→ EXERCISE DIRECTIONS: Reproduce the text of the material below word for word, keeping every line as it appears, and omit the pictures from your answer.

→ INFORMATION PROVIDED:
_ _ _ _ _ _ _

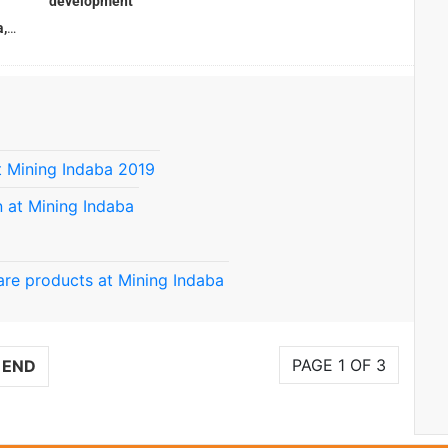
development
,
 Mining Indaba 2019
 at Mining Indaba
re products at Mining Indaba
PAGE 1 OF 3
END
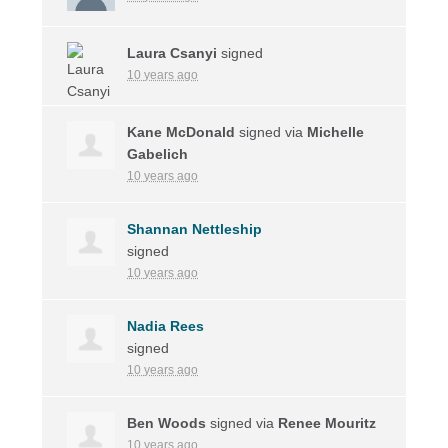
Laura Csanyi
signed
10 years ago
Kane McDonald
signed via
Michelle
Gabelich
10 years ago
Shannan Nettleship
signed
10 years ago
Nadia Rees
signed
10 years ago
Ben Woods
signed via
Renee Mouritz
10 years ago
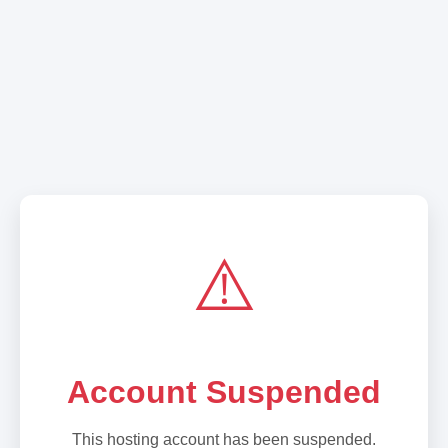
⚠️
Account Suspended
This hosting account has been suspended.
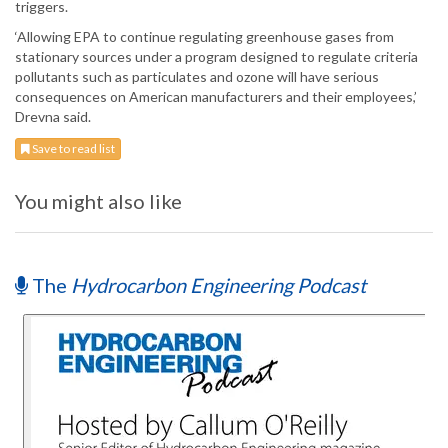
triggers.
‘Allowing EPA to continue regulating greenhouse gases from
stationary sources under a program designed to regulate criteria
pollutants such as particulates and ozone will have serious
consequences on American manufacturers and their employees,’
Drevna said.
Save to read list
You might also like
The
Hydrocarbon Engineering Podcast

_ _ _ _ _ _ _

→ EXPECTED ANSWER:
development
,
 Mining Indaba 2019
 at Mining Indaba
re products at Mining Indaba
PAGE 1 OF 3
END
Laura Csanyi
signed
10 years ago
Kane McDonald
signed via
Michelle
Gabelich
10 years ago
Shannan Nettleship
signed
10 years ago
Nadia Rees
signed
10 years ago
Ben Woods
signed via
Renee Mouritz
10 years ago
⚠️
Account Suspended
This hosting account has been suspended.
triggers.
‘Allowing EPA to continue regulating greenhouse gases from
stationary sources under a program designed to regulate criteria
pollutants such as particulates and ozone will have serious
consequences on American manufacturers and their employees,’
Drevna said.
Save to read list
You might also like
The
Hydrocarbon Engineering Podcast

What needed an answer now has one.